Chemical pollution and reproductive toxicity has a close association leading into a possible infertility. Testicular toxicity induced by chemicals is easy to evaluate since it has a pool of differentiating cells of different stages in the seminiferous epithelium. Most of the pesticide related preclinical studies have heavily dependent upon investigations on sperm density, abnormal sperm percent, reproductive hormone levels etc. Most of the toxins, in addition may affect the seminiferous tubular architecture, harmony as well as supporting cells such as Sertoli cells. Diazinon and its adverse sperm toxic effects are documented earlier but its effects on seminiferous tubules are less recorded. The present study was designed to evaluate the effect of oral administration of diazinon (6mg, 7.5mg and 10mg/kg body weight/day for 5 and 30days) on acetylcholine esterase activity, histological aspects of testes and seminiferous tubular morphometry (STD & SEH). Acetylcholine esterase activity was significantly decreased as a sign of toxicity, the dose tested. The STD and SEH were significantly decreased in all the 30days diazinon exposed groups. Histologically testes showed vacuoles, disruption and sloughing of basal germinal epithelium. This study confirms that diazinon disrupts cytoarchitectural components which may interfere with spermatogenesis.

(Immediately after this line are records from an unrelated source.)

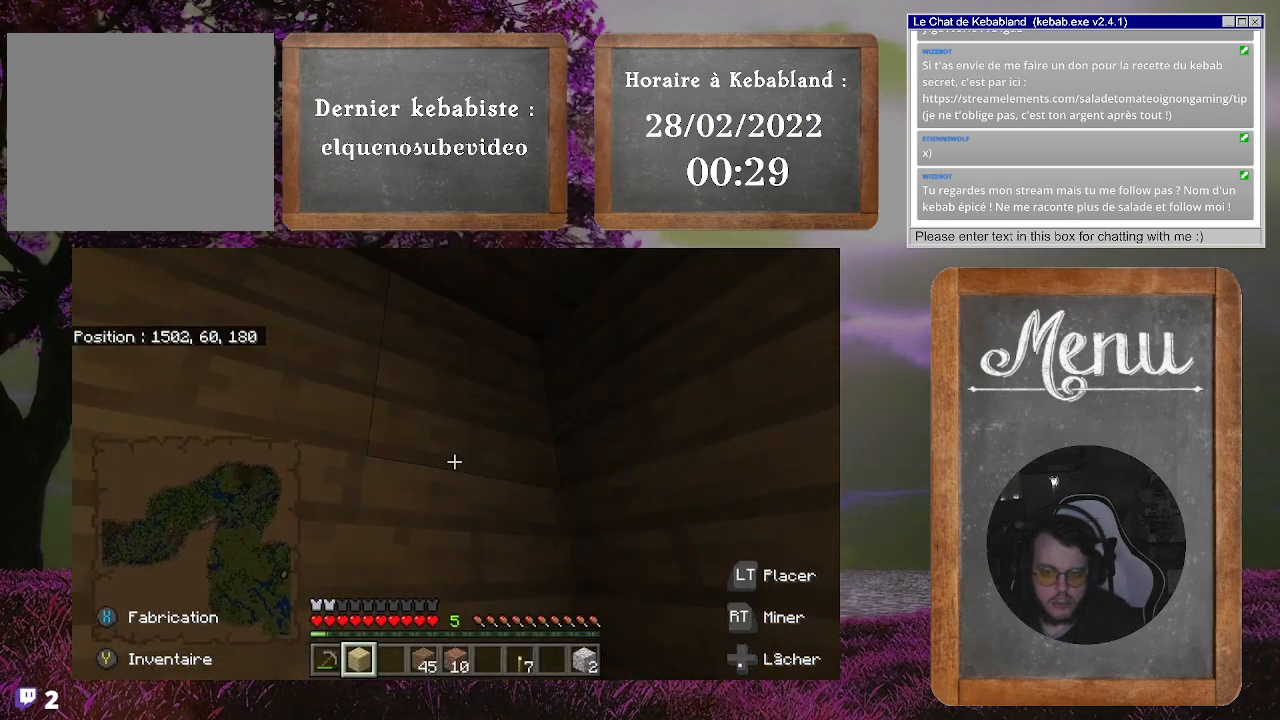
{"buttons": [], "left_stick": "down-left", "right_stick": "up-right", "events": [[100, "left_stick", "down-left"], [133, "right_stick", "down-right"], [500, "right_stick", "up-right"]]}
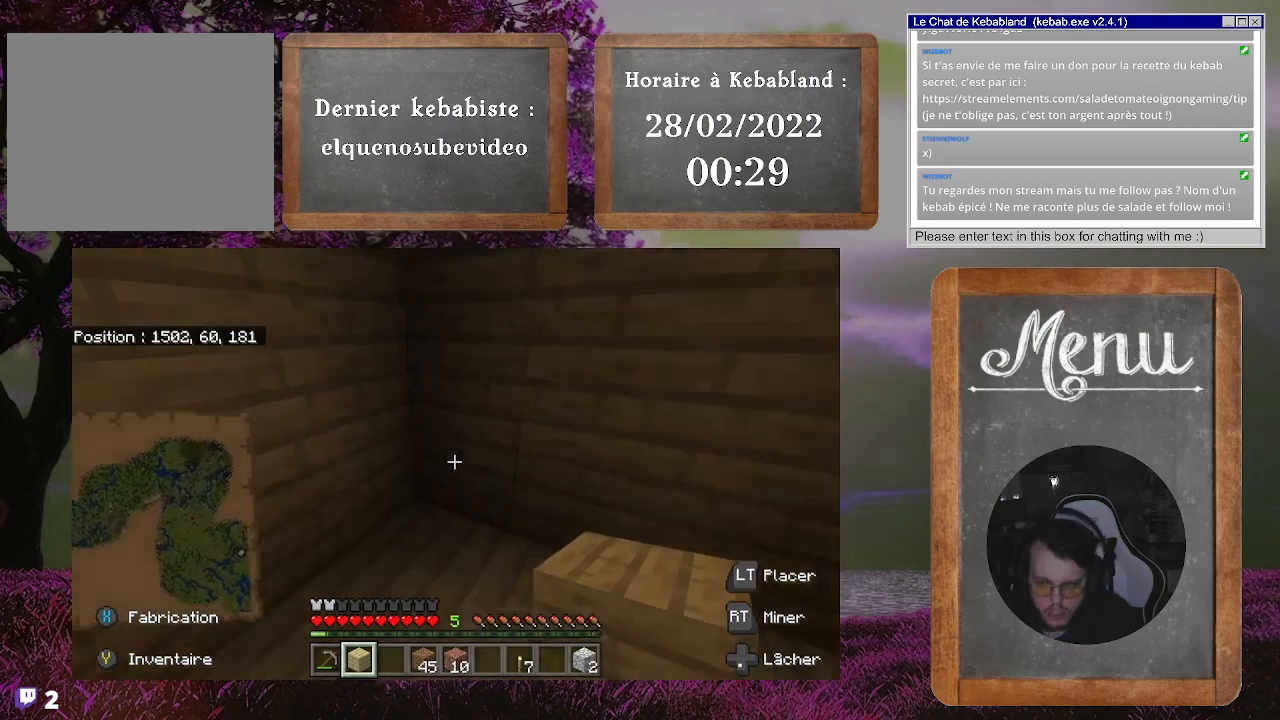
{"buttons": [], "left_stick": "center", "right_stick": "center", "events": [[33, "left_stick", "center"], [300, "right_stick", "center"]]}
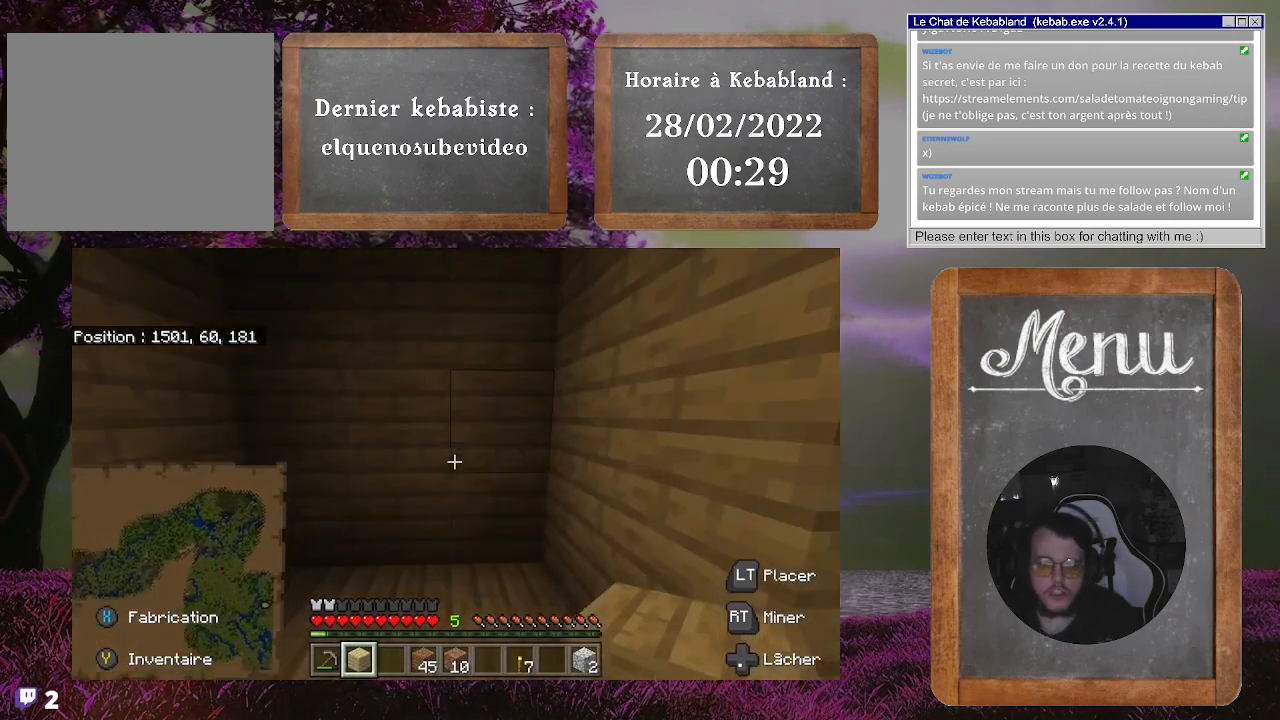
{"buttons": [], "left_stick": "down-left", "right_stick": "up", "events": [[300, "right_stick", "up"], [500, "left_stick", "down-left"]]}
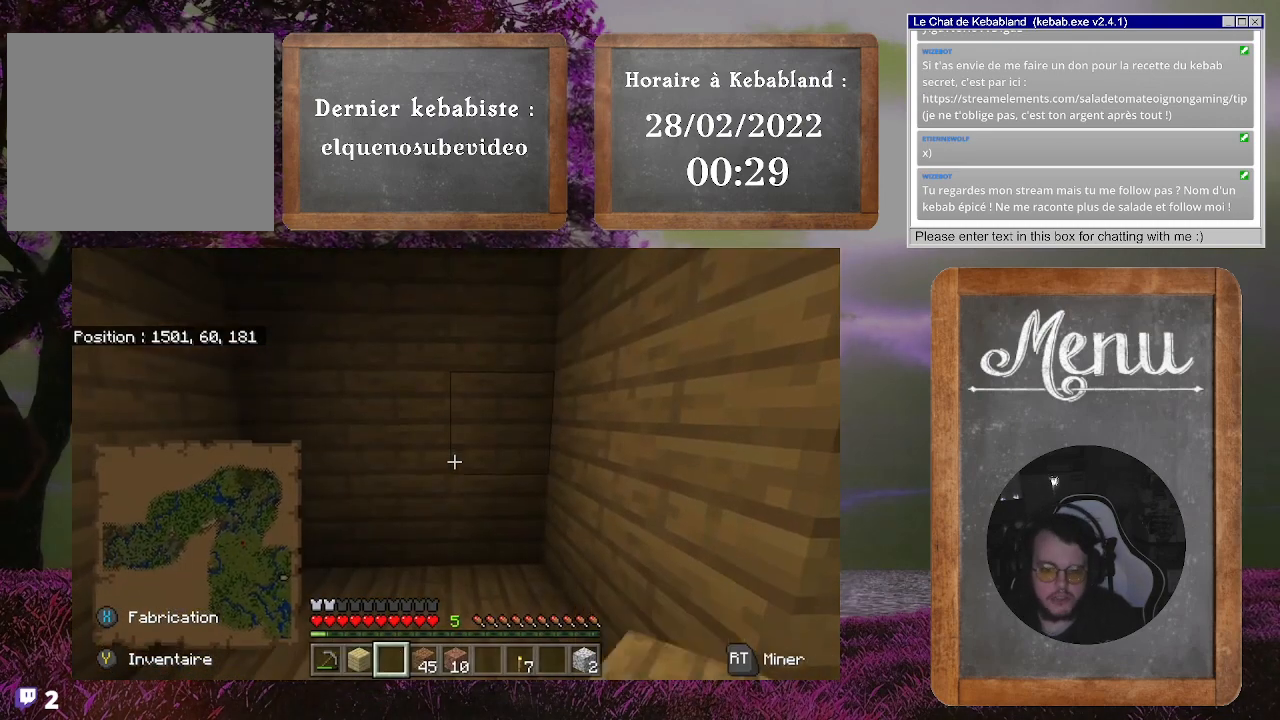
{"buttons": [], "left_stick": "center", "right_stick": "center", "events": [[200, "right_stick", "center"], [433, "left_stick", "center"]]}
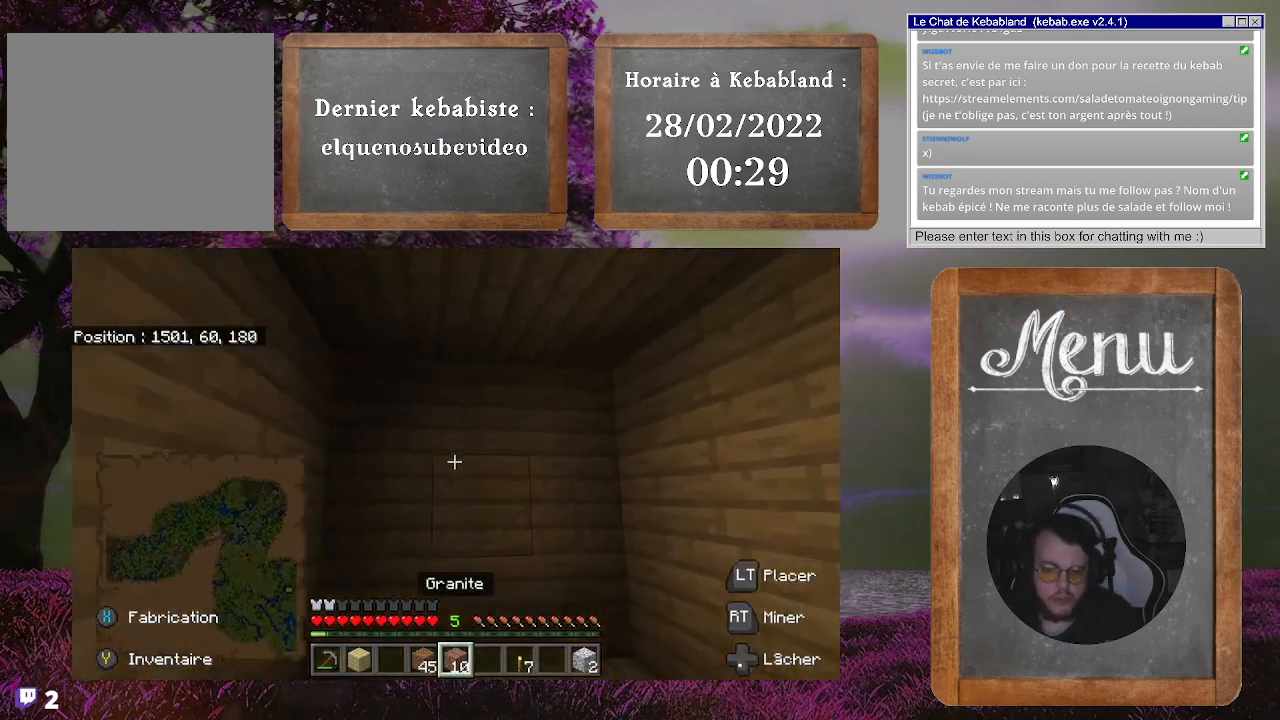
{"buttons": [], "left_stick": "center", "right_stick": "right", "events": [[300, "right_stick", "right"]]}
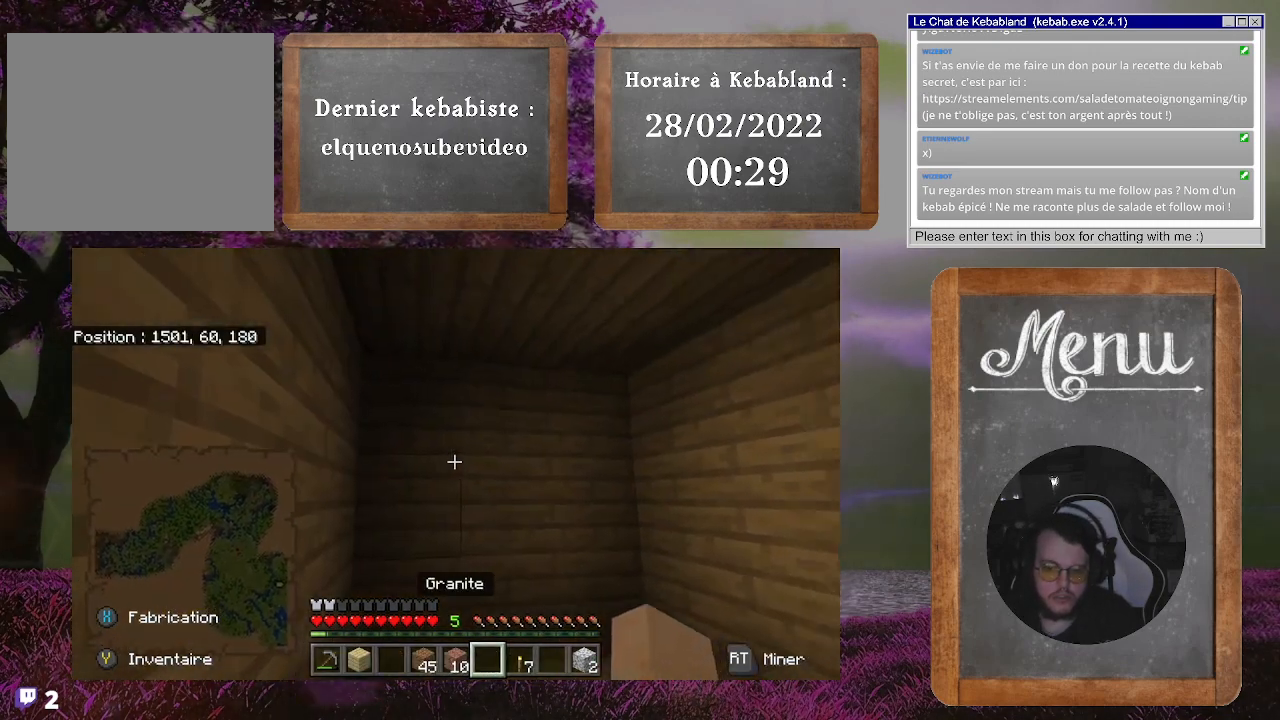
{"buttons": [], "left_stick": "center", "right_stick": "left", "events": [[333, "right_stick", "center"], [467, "right_stick", "left"]]}
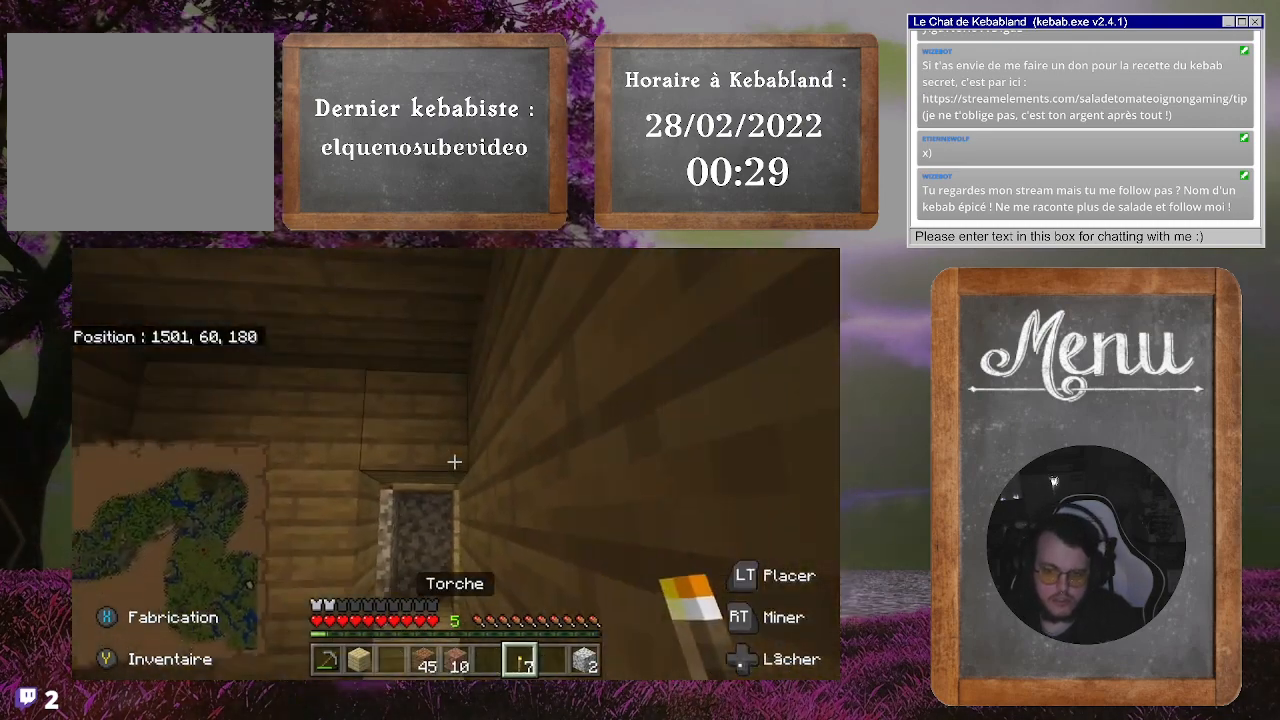
{"buttons": [], "left_stick": "center", "right_stick": "center", "events": [[300, "right_stick", "center"]]}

Keywords: Diazinon Toxicity, Seminiferous Tubular Diameter, Seminiferous Epithelial Height

Article Outline

1. Introduction
2. Material and Methods
3. Experimental Groups and Treatment Shedule
4. Results
5. Discussion

1. Introduction

Organophosphorus insecticides (OPs) are widely used since few decades in agricultural practices and pest control in public places. Though they are known to cause environmental pollution and untoward health problem to the public at large, usage of pesticide is a general practice. Exposure to both animal and mankind occurs via food, water and inhalation leading to acute and chronic health problems and cases of human and animal poisonings were recorded1, 2. Global concerns raised in recent years over the potential health hazards that arise from exposure to chemicals are alarming. Most of the human systems are highly vulnerable to these chemicals and has resulted in central nervous system, immune, cardiorespiratory malfunctions. Epidemiological studies revealed that in the last 50 years the reproductive quality in human had been decreased with a threat to fertility3. Chemical pollution and testicular toxicity has been an issue of great concern in the last decades. In our previous reports we found a decline in sperm count with an increased sperm abnormality in rats exposed to low doses of diazinon. Diazinon and most of the other OPs have adverse toxic effects on reproductive system and they were known to inhibit cholinesterase activity4, 5. Though OP compounds are cytotoxic to the spermatogenic cell cycles, their untoward toxicity in the seminiferous tubular cell architecture is not reported so far. Hence the objective of the present study was to evaluate the serum cholinesterase activity to assess the toxicity and histological aspects of testis and seminiferous tubular morphometric and cyto-architectural components on exposure to low doses of diazinon.

2. Material and Methods

Diazinon (o, o-diethylo-2-isopropyl-6methylpyrimidine- 4-yl phosphorothioate) of 99% purity was generously provided by Devidayal Agro Chemicals Mumbai, India. LD50 of diazinon in rat is 300mg/kg. In this study, the doses used were 0mg, 6mg, 7.5mg and 10mg/kg body weight for 5 and 30days exposure duration in adult male Wistar albino rats.
Adult male Wistar albino rats (13 – 16 weeks old) weighing approximately 200 – 230 grams obtained from the K.V.G. Medical College, Sullia, D.K, animal house were used. The rats were maintained in polypropylene cages (29×22×14cm) with paddy husk bedding under the laboratory conditions of 28±2℃ temperature and 50±5/ humidity for two weeks for acclimatization. In each cage, maximum of three rats were housed to avoid any stress due to overcrowding. The rats had access to food and water ad libitum (laboratory pellets; Gold Mohur-Lipton India Ltd.). All the rats were in good health. Prior to administration of test substance (diazinon), rats were assigned to each group by randomization of body weights. All experimental procedures and animal maintenance were done under the guidelines of Institutional Ethics Committee for the use of animals in the experiment.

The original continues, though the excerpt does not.